2004年12月06日

スポーツ新聞的報道の価値

[ 野球 ]

 タイガースの金本選手が、いくつかの新聞社の取材に応じて、後輩を激励する談話を残しました。書き方によっては誤解を招きかねない内容です。その事もあり、金本選手の公式サイトには記者には何回も確認して、批判じゃないよ、激励、応援だから間違った書き方しないようにと繰り返したと書いてあります。
 にもかかわらず、これを記事にしたデイリーの見出しは金本 ゴネる若虎に激怒した、日刊スポーツは金本兄貴「秀太斬り!」怒りのカ~ツ、サンスポはプレーでもの言え!金本が“窓際戦士”へ激辛メッセージというもの。日刊とサンスポは文末に金本選手が念押しした「批判じゃないよ、激励」を記載してはいますが、デイリーに至ってはそれすらありません。また、日刊もサンスポも結果的には「批判」と解釈せざるをえない記事構成になっています。

 三紙の内容を見比べると金本選手の「発言内容」自体はだいたい同じです。したがって、そこには「捏造」はないのかもしれません。となると、問題は発言に対する「記者の解釈」の部分なのでしょう。いずれの記者も「批判である」という前提のもとに解釈しています。
 「激励」についての一言を載せた日刊・サンスポを見ても、「なんか後で『激励』だと何度も言っていたから、文末に一言つけてやるか」という感じです。
 残念ながら、本人がわざわざ念押ししたにも関わらず、いずれの社の記者にも、金本選手の意図するところを解釈する能力が欠けていたとしか言わざるをえません。
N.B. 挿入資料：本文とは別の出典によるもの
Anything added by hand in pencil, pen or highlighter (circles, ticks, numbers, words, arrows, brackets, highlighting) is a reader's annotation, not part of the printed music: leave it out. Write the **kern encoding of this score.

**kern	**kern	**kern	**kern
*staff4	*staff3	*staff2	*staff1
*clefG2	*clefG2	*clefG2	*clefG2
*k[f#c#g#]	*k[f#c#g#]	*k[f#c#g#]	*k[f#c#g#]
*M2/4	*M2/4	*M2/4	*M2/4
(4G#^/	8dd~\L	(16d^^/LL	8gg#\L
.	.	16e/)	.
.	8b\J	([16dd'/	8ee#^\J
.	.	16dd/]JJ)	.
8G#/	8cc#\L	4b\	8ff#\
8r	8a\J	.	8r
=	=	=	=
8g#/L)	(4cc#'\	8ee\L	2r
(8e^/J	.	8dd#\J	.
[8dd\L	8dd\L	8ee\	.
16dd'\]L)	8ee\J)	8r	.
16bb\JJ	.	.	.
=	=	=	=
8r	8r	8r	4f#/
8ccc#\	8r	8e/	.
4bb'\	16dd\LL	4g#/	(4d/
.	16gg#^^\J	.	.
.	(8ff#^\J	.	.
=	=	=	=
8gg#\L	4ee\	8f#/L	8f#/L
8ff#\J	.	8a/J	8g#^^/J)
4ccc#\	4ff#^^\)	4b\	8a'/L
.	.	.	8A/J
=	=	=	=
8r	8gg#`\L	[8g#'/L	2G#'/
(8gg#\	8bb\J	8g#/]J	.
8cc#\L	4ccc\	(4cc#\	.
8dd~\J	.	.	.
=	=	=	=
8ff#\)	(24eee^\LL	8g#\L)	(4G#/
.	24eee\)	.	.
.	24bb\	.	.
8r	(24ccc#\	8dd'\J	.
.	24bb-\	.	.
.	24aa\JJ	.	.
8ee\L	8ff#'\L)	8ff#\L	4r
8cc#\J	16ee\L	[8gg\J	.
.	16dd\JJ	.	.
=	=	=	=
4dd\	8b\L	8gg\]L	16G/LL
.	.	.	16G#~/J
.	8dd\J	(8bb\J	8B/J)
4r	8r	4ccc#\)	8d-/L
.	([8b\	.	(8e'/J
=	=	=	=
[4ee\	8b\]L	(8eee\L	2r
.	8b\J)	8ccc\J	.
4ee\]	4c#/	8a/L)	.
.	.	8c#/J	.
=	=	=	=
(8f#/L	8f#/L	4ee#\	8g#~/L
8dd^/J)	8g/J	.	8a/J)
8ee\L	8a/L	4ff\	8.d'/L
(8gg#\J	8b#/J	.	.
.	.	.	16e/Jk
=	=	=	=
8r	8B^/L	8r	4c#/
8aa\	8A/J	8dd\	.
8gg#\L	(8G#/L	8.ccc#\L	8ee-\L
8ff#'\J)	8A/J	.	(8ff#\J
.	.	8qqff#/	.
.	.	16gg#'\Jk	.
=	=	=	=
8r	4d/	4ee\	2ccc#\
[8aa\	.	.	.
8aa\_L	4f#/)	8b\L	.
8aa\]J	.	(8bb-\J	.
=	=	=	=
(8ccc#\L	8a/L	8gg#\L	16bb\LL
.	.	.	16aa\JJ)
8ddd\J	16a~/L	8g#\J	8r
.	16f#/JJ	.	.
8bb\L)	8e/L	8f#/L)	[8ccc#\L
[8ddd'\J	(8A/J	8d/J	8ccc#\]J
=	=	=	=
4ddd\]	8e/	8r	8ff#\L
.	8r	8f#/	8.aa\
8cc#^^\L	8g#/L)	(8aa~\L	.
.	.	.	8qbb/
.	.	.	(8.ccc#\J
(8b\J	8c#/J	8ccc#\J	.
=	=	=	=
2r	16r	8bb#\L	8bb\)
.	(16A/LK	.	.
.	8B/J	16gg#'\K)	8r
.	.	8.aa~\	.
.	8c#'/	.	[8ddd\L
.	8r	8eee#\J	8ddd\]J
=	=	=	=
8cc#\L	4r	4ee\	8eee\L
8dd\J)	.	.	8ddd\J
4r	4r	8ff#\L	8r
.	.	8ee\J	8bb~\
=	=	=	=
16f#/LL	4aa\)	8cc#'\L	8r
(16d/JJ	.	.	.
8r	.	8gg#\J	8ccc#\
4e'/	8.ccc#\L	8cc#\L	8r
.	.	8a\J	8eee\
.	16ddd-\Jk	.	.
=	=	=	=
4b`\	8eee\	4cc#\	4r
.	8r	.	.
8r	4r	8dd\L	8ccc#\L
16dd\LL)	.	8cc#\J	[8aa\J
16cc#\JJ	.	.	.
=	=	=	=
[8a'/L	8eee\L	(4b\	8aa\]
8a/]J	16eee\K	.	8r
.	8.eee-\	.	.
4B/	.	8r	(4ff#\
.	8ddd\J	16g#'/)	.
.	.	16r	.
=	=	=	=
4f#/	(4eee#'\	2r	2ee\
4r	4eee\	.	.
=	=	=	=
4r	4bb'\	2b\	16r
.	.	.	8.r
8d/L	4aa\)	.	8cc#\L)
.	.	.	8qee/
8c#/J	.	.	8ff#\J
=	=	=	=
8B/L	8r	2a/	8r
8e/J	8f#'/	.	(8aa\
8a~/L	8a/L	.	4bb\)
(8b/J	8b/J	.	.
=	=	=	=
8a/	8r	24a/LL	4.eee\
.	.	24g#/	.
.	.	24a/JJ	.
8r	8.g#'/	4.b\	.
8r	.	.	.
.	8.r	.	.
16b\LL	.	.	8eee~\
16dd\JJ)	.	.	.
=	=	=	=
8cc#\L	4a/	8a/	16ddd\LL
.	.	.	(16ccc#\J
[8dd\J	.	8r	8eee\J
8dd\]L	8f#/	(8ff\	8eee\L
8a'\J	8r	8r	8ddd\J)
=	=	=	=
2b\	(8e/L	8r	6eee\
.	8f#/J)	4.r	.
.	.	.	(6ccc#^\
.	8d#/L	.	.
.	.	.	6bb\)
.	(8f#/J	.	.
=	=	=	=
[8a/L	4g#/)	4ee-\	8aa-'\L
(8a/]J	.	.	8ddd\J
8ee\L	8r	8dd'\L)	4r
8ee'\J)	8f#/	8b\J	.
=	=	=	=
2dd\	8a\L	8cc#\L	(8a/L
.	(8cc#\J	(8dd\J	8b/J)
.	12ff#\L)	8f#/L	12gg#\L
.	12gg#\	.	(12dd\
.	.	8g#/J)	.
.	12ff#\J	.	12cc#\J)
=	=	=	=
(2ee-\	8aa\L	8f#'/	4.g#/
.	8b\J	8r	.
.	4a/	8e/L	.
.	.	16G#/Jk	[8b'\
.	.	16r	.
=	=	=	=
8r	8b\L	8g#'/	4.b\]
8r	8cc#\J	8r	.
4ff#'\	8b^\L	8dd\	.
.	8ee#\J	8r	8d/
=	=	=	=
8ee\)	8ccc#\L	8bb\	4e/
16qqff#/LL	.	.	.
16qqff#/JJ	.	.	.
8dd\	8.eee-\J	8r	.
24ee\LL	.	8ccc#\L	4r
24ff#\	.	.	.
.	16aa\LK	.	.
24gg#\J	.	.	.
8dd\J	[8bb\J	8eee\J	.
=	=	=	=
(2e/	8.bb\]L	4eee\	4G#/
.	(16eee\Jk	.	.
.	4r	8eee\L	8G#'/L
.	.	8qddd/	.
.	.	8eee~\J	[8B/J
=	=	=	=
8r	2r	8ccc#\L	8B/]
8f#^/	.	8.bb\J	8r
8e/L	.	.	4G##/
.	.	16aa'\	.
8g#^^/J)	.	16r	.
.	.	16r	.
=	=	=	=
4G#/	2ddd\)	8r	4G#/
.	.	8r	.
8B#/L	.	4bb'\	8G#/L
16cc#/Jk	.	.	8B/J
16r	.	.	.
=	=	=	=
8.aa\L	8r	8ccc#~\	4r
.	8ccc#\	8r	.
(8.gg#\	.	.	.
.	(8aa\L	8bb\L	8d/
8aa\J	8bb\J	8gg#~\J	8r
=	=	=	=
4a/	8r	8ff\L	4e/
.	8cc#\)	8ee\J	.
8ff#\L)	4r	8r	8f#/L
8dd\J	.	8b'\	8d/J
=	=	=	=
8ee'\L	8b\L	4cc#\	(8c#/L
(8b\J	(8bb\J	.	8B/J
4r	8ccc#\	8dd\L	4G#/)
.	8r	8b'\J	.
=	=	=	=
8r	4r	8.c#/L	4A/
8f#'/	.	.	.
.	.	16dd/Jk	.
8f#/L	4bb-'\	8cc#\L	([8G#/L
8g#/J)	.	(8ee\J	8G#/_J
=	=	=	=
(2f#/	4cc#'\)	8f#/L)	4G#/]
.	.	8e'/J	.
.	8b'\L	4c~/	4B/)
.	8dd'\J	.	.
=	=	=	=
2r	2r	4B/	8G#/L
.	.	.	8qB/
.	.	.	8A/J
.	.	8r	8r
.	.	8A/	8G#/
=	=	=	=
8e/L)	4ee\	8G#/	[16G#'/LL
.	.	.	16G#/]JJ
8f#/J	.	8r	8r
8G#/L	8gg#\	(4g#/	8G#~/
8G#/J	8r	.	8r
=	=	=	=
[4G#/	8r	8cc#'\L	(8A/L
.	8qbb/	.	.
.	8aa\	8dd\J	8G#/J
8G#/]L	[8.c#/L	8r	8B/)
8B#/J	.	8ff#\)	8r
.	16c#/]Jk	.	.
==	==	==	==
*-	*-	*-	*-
 これを機に、金本選手はマスコミの取材に応じない事を決意したそうです。まあ、何か主張したい事があれば、本人の公式サイトを読めばいいわけですから、ファンには別に困りはしません。スポーツ紙は困るかもしれませんが、身から出た錆なのですから仕方ないでしょう。いずれにせよ、スポーツ新聞的な「報道」の存在意義が問われる事になりそうな「金本選手の激怒」でした。